> **Activity**
Which lines in the entries below contain the string "штор"? Gather every such line.

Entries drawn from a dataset
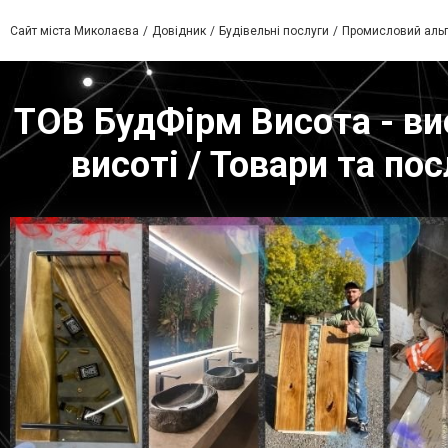
Сайт міста Миколаєва
Довідник
Будівельні послуги
Промисловий альп
ТОВ БудФірм Висота - вис
висоті / Товари та по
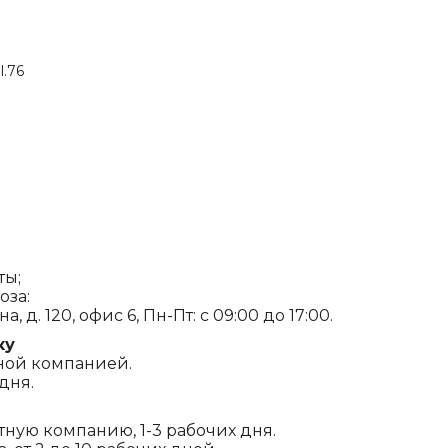
l.76
ты;
оза:
, д. 120, офис 6, Пн-Пт: с 09:00 до 17:00.
ку
ной компанией.
дня.
ртную компанию, 1-3 рабочих дня.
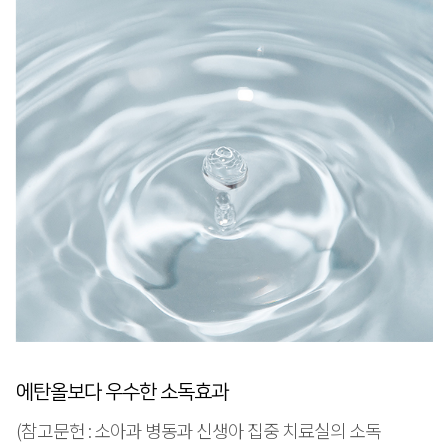
에탄올보다 우수한 소독효과
(참고문헌 : 소아과 병동과 신생아 집중 치료실의 소독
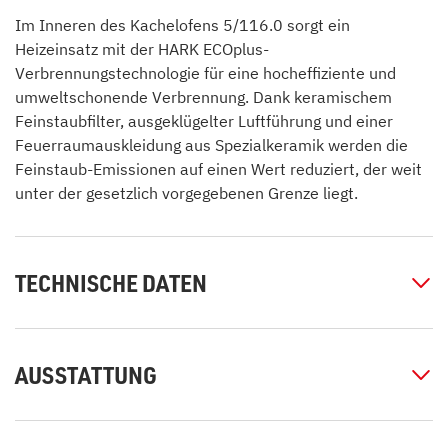
Im Inneren des Kachelofens 5/116.0 sorgt ein
Heizeinsatz mit der HARK ECOplus-
Verbrennungstechnologie für eine hocheffiziente und
umweltschonende Verbrennung. Dank keramischem
Feinstaubfilter, ausgeklügelter Luftführung und einer
Feuerraumauskleidung aus Spezialkeramik werden die
Feinstaub-Emissionen auf einen Wert reduziert, der weit
unter der gesetzlich vorgegebenen Grenze liegt.
TECHNISCHE DATEN
AUSSTATTUNG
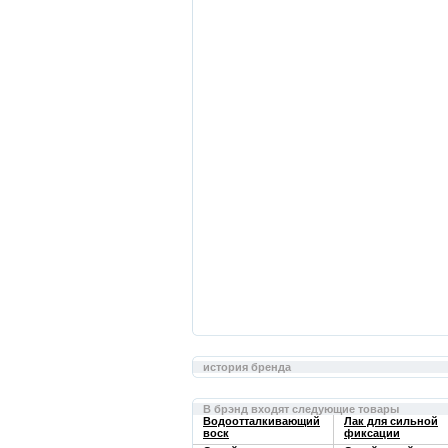
история бренда
В брэнд входят следующие товары
Водоотталкивающий
Лак для сильной
воск
фиксации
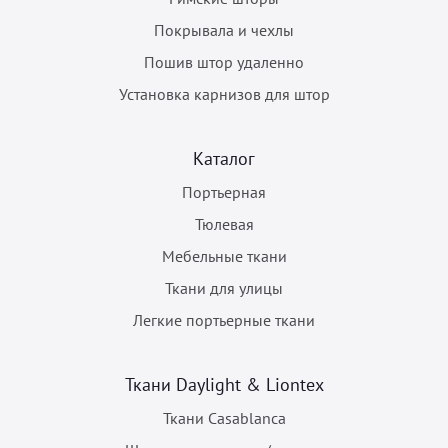
Покрывала и чехлы
Пошив штор удаленно
Установка карнизов для штор
Каталог
Портьерная
Тюлевая
Мебельные ткани
Ткани для улицы
Легкие портьерные ткани
Ткани Daylight & Liontex
Ткани Casablanca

> **Written response**
Пошив штор удаленно
Установка карнизов для штор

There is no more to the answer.